El idioma no se presta a secuestro institucional. Ni jueces, ni académicos, ni políticos pueden monopolizarlo y fijar sus definiciones para el común pues cada ciudadano que habla lo hace suyo. Y el periodismo tiene un papel primordial, antes y por encima de todos los demás oficios, en su configuración y en sus hipótesis de sentido. Emanciparse del estrechamiento que supone el uso judicial del lenguaje no significa que todo valga, porque el lenguaje periodístico tiene un efecto performativo, pero las leyes a las que este oficio se debe son las de las fuentes, la comprobación, la interpretación y la constatación de lo evidente. El periodismo es y debe ser mucho más ancho que un fallo judicial, recordando que el diccionario es nuestro, no suyo. Y, he aquí la paradoja, si bien la soberanía del juez le permite actuar contra lo patente (y de hecho, como vemos, a veces lo hace), la del periodista no. El Tribunal Supremo puede rechazar pruebas fehacientes de un hecho por razones formales o por oscuros intereses; el periodismo no puede permitirse ese lujo.
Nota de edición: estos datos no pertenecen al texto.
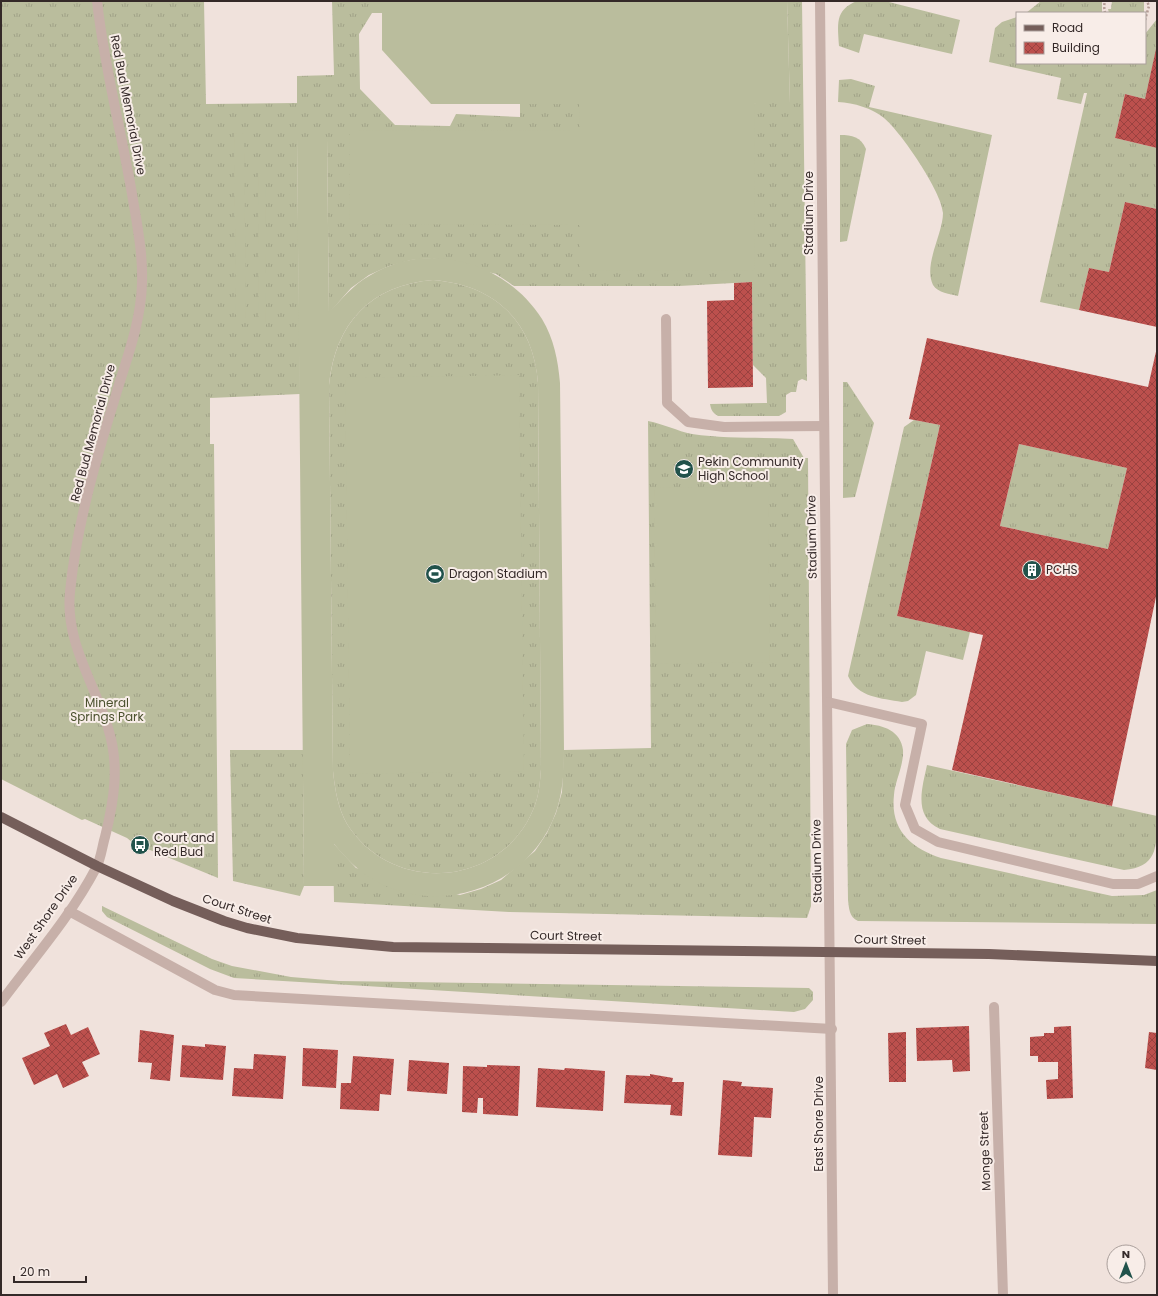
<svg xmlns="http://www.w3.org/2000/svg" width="1158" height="1296" font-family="Poppins,sans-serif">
<defs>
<pattern id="grass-tufts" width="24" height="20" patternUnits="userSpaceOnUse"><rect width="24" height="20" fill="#babd9d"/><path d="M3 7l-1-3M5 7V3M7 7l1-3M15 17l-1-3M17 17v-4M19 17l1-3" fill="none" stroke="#a0a287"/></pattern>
<pattern id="building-cross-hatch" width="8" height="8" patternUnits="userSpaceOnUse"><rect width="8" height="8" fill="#bc504d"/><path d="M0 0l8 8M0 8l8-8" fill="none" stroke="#9a4240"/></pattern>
</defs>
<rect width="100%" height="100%" fill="#f0e2dc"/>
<g fill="url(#grass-tufts)">
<path d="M1 1H204L206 104 297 103V76L334 75 332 1H382V13H372L359 34 360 89 395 125 450 126 456 114 520 117V104L790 103 787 1H802L807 381 802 379 798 381 796 392H791L786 395V412L779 416H718C713 413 711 410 710 404L767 403 766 378 753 365 752 282 679 286H514L496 274 432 258 411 260 389 266 369 275 351 288 329 313 327 138H297L300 394 210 398V444H214L218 878 133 843 127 838 85 819 82 820 1 779Z"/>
<path d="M857 1H885L960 20 952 54 864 34 859 53 839 46C838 25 834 10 857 1Z"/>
<polygon points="1041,1 1102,1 1102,13 1026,13"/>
<polygon points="1112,1 1144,1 1144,13 1109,13 1108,9 1111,9"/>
<polygon points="1017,17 1017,63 1145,63 1145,34 1157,19 1157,46 1145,99 1125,94 1115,138 1157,148 1157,209 1125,202 1109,272 1089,268 1079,310 1040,302 1087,93 1084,93 1081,104 1057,99 1061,78 989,62 995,28 1002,22"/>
<path d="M851 79 875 86 869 107 992 135 958 296C950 294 938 293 933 285 923 265 943 234 943 213 942 192 901 132 884 118 872 108 854 103 838 102L839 80Z"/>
<path d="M840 135C852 135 861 137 866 149L847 241 840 242Z"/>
<path d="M433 280C494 285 533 320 538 383L541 769C540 782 539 794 535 805 505 887 393 897 347 824 338 808 335 790 333 771L329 385C335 323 371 285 433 280Z"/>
<polygon points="843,382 847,382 874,423 855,497 843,498"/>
<path d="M914 420 940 425 897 616 970 632 963 660 926 651 916 695 908 701 902 702C881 698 858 698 848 676L904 427Z"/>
<path d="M648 421C664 424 677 431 692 434 726 439 760 437 793 439L804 458H808L811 906 807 918 509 912 334 902 333 843 356 868 460 895 481 889 501 880 535 851 547 833 556 813 562 792 564 750 651 748Z"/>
<polygon points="1019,444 1127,468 1108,549 1000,526"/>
<path d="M867 724C883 725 901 731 903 750 904 765 895 781 894 795 890 830 911 848 941 858L1112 896 1144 895 1157 890V924L858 921C849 917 849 908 848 900L846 744 852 730Z"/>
<polygon points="230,750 303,750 304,886 300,896 233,881"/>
<path d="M927 765 1157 816C1157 846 1158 867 1124 870L940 829C913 816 922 789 927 765Z"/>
<polygon points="102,906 212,959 232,966 291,977 339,981 809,988 813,992 813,1000 805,1009 794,1012 234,978 210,969 107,917 102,911"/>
</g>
<g fill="#babd9d" fill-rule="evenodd">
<polygon points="382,1 787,1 790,103 754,103 755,270 580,271 580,225 349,224 350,130 580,131 579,104 431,104 382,50"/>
<polygon points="244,133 246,319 236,319 234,134"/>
<path d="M297 138H327L329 312C342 299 353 285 369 276 428 239 506 262 542 319 554 339 558 360 560 383L564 750C564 771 563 792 556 812 531 885 441 919 374 880 358 871 346 858 334 844V886H304ZM433 280C494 285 533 320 538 383L541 769C540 782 539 794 535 805 505 887 393 897 347 824 338 808 335 790 333 771L329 385C335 323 371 285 433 280Z"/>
<polygon points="258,172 265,172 266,325 259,325"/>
<polygon points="519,375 524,771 350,774 345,378"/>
<polygon points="768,487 770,662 656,664 654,488"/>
</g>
<g fill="url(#building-cross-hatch)" fill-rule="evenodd">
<polygon points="1156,49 1157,49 1157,148 1115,138 1125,94 1145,99"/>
<polygon points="1125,202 1157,209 1157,327 1079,310 1089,268 1109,272"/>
<polygon points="752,282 753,387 708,388 707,301 734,300 734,283"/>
<path d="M927 338 1148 387 1157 347V592L1112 806 952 770 983 635 897 616 940 425 909 419ZM1019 444 1127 468 1108 549 1000 526Z"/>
<polygon points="66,1024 71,1035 88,1027 100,1054 82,1062 89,1076 63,1088 57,1074 34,1085 22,1058 50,1046 44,1033"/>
<polygon points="969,1026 970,1071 953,1072 952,1060 917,1061 916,1028"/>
<polygon points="1071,1026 1073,1098 1047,1099 1046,1080 1058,1079 1058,1062 1038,1062 1038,1056 1030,1056 1030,1037 1044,1036 1044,1033 1054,1033 1054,1027"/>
<polygon points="140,1030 174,1035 170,1081 150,1079 152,1063 138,1062"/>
<polygon points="906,1032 906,1082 889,1082 888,1033"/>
<polygon points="1149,1032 1157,1033 1157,1070 1145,1068"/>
<polygon points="205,1044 226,1046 223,1080 180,1077 182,1045 205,1047"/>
<polygon points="303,1048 338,1050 336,1088 302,1086"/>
<polygon points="254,1054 286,1056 283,1099 232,1096 234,1068 253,1069"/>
<polygon points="353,1056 394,1059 391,1095 380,1094 379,1111 340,1109 341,1083 351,1083"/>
<polygon points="409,1060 449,1063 447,1094 407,1091"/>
<polygon points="487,1065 520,1066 518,1116 483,1114 483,1098 478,1098 477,1113 462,1112 463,1066 487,1067"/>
<polygon points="538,1068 564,1070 565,1068 605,1071 603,1111 536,1107"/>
<polygon points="650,1074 673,1078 672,1082 684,1082 682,1116 670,1115 671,1105 624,1103 626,1075 650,1076"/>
<polygon points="723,1080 742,1082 741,1086 773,1088 771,1118 754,1117 752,1157 718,1155"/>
</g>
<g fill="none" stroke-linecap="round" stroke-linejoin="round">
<g stroke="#b29a93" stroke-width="2.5" stroke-dasharray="2 2" stroke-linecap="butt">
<polyline points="1105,13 1104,6 1105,1"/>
<polyline points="1145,20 1149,6 1147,1"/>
</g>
<g stroke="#c7b0a9" stroke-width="10">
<path d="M820 1C823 432 830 864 833 1295"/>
<polyline points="666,319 667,403 688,422 724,427 824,426"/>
<polyline points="828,702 922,724 905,805 915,829 938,842 1113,884 1138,884 1157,876"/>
<polyline points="69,911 215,990 234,995 832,1029"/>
<path d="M1 1002C33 959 71 916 96 868 101 859 102 847 105 837 114 801 120 765 108 728 94 682 65 642 70 592 76 529 95 462 114 401 125 363 141 324 142 283 143 253 137 224 132 194 121 130 104 66 97 1"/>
<polyline points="994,1007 1003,1295"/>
</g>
<polyline stroke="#755e5a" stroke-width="10" points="1,817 97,866 173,901 224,921 247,928 297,938 393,947 989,954 1157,961"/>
</g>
<defs>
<symbol id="school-disc" viewBox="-11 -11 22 22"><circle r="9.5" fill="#21524b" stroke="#f8ede8"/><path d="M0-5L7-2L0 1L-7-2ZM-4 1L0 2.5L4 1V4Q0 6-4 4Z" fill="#fff"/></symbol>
<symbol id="building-disc" viewBox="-11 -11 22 22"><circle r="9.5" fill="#21524b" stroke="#f8ede8"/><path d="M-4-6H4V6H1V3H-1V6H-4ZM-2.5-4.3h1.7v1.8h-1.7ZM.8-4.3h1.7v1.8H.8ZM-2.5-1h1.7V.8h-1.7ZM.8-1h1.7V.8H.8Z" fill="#fff"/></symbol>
<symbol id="stadium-disc" viewBox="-11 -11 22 22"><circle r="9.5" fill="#21524b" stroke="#f8ede8"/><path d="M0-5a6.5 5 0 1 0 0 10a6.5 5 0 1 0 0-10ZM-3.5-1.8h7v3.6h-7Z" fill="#fff"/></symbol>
<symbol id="bus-disc" viewBox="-11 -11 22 22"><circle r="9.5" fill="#21524b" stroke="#f8ede8"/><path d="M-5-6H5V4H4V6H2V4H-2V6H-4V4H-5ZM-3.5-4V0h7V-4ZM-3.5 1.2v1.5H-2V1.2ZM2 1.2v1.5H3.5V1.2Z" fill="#fff"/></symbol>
</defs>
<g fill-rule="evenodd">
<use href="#school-disc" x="673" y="458" width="22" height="22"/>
<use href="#building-disc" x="1021" y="559" width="22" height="22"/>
<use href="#stadium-disc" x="424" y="563" width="22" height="22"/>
<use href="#bus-disc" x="129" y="834" width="22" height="22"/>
</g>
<g text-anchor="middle" stroke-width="4" stroke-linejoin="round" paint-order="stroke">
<g font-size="12" fill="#342928" stroke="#f8ede8">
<text transform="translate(128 105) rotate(79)" y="4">Red Bud Memorial Drive</text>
<text transform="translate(809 213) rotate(-90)" y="4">Stadium Drive</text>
<text transform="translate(93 433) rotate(-75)" y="4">Red Bud Memorial Drive</text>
<text transform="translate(812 537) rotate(-91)" y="4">Stadium Drive</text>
<text transform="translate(817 861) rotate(-91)" y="4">Stadium Drive</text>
<text transform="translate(237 909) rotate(18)" y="4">Court Street</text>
<text transform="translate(46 917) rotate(-55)" y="4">West Shore Drive</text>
<text transform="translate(566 936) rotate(1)" y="4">Court Street</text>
<text transform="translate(890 940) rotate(1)" y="4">Court Street</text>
<text transform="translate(819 1124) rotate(-90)" y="4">East Shore Drive</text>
<text transform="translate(985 1151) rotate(-92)" y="4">Monge Street</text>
</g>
<g font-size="12" fill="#342928" stroke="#f8ede8" text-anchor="start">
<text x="698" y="466">Pekin Community<tspan x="698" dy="14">High School</tspan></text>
<text x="1046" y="574">PCHS</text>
<text x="449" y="578">Dragon Stadium</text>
<text x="154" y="842">Court and<tspan x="154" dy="14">Red Bud</tspan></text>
</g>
<g font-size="12" fill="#4b512e" stroke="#f8ede8">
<text x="107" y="707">Mineral<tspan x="107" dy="14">Springs Park</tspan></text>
</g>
</g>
<rect width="1158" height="1296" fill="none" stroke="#342928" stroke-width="4"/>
<rect x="1016" y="12" width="130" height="52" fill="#f8ede8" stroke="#aa9f9b"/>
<rect x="1024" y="25" width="20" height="6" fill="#755e5a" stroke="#aa9f9b"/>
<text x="1052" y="32" font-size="12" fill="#342928">Road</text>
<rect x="1024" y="42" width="20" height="12" fill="url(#building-cross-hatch)" stroke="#aa9f9b"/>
<text x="1052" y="52" font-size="12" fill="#342928">Building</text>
<g transform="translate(1126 1264)"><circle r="19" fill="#f8ede8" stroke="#aa9f9b"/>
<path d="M0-3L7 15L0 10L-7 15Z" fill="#21524b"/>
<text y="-6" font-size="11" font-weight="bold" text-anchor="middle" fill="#342928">N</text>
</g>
<path d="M14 1276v6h72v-6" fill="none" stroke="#342928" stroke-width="2"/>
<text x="20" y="1276" font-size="12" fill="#342928" stroke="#f8ede8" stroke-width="3" paint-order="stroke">20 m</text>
</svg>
Una cosa es la verdad judicial, dictada en autos y sentencias, y otra la verdad periodística
En el fondo, se trata de reconocer que hay dos legitimidades y la de nuestro oficio de impostores no puede someterse a la de otros gremios, ni siquiera los de los poderes del Estado: los jueces definen delitos en términos de condenas, y el periodismo se debe a la descripción honesta de la realidad en términos de lenguaje común. Por eso, una cosa es la verdad judicial, dictada en autos y sentencias, y otra la verdad periodística, elaborada en el espacio público sobre realidades disponibles. Por ejemplo: ¿Fue constitucional la aplicación que hizo Mariano Rajoy del artículo 155 en Catalunya disolviendo el Parlament? Es evidente, para cualquiera que leyera el artículo y el debate en torno a su redacción, que no lo era, y esa constatación no la cambia el posterior fallo del Constitucional diciendo que sí lo fue. Ambas verdades no tienen por qué coincidir, ni la del periodismo tiene por qué estar obligatoriamente sometida a la del Derecho.
En estos tiempos en que la administración de Justicia —que, no lo olviden, preexiste miles de años a la democracia y a los derechos humanos, y hoy vemos que también aspira a sobrevivirlos— se rebela contra la soberanía popular, es momento de que el periodismo reivindique su papel como actor de primer orden en la construcción del sentido de las palabras, un reino al que no hemos de renunciar, impugnando el estrechamiento que el saber experto pretende y devolviéndole la anchura que el habla y la literatura le confieren.
Somos los insurgentes de María Moliner, asumiendo un lenguaje de uso, ni jurídico, ni académico, ni aristocrático, sino pegado a la vida, al habla viva, a la polisemia que incomoda a los que quieren fijar significados cerrados y estrechos a que embriden lo que vemos y sabemos. El periodismo, oficio reciente, precario, canalla y sedicioso, no es el pasante de notaría de las milenarias togas. Se lo debemos a María.